-- EXERCISE DETAILS --
Rewrite every line of the material below as a Markdown table with the columns "No." and "Line," numbering the rows in order and leaving out blank lines.

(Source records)
Start of Block

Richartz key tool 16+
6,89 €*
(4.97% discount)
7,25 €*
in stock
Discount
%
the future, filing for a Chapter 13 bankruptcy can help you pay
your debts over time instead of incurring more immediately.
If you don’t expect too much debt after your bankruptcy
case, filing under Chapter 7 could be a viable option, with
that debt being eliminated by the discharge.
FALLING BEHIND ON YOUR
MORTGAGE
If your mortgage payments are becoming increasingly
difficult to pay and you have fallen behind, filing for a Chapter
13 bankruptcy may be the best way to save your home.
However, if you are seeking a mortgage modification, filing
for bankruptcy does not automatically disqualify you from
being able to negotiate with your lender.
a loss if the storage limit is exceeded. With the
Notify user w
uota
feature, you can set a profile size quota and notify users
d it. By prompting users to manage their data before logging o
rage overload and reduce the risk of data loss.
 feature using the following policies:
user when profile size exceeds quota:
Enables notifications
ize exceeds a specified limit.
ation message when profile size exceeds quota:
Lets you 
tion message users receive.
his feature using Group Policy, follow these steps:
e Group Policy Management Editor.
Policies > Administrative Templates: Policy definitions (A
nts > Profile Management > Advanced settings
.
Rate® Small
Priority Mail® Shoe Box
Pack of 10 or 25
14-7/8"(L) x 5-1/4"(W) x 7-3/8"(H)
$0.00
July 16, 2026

End of Block

-- TASK OUTPUT --
| No. | Line |
|---|---|
| 1 | Richartz key tool 16+ |
| 2 | 6,89 €* |
| 3 | (4.97% discount) |
| 4 | 7,25 €* |
| 5 | in stock |
| 6 | Discount |
| 7 | % |
| 8 | the future, filing for a Chapter 13 bankruptcy can help you pay |
| 9 | your debts over time instead of incurring more immediately. |
| 10 | If you don’t expect too much debt after your bankruptcy |
| 11 | case, filing under Chapter 7 could be a viable option, with |
| 12 | that debt being eliminated by the discharge. |
| 13 | FALLING BEHIND ON YOUR |
| 14 | MORTGAGE |
| 15 | If your mortgage payments are becoming increasingly |
| 16 | difficult to pay and you have fallen behind, filing for a Chapter |
| 17 | 13 bankruptcy may be the best way to save your home. |
| 18 | However, if you are seeking a mortgage modification, filing |
| 19 | for bankruptcy does not automatically disqualify you from |
| 20 | being able to negotiate with your lender. |
| 21 | a loss if the storage limit is exceeded. With the |
| 22 | Notify user w |
| 23 | uota |
| 24 | feature, you can set a profile size quota and notify users |
| 25 | d it. By prompting users to manage their data before logging o |
| 26 | rage overload and reduce the risk of data loss. |
| 27 |  feature using the following policies: |
| 28 | user when profile size exceeds quota: |
| 29 | Enables notifications |
| 30 | ize exceeds a specified limit. |
| 31 | ation message when profile size exceeds quota: |
| 32 | Lets you  |
| 33 | tion message users receive. |
| 34 | his feature using Group Policy, follow these steps: |
| 35 | e Group Policy Management Editor. |
| 36 | Policies > Administrative Templates: Policy definitions (A |
| 37 | nts > Profile Management > Advanced settings |
| 38 | . |
| 39 | Rate® Small |
| 40 | Priority Mail® Shoe Box |
| 41 | Pack of 10 or 25 |
| 42 | 14-7/8"(L) x 5-1/4"(W) x 7-3/8"(H) |
| 43 | $0.00 |
| 44 | July 16, 2026 |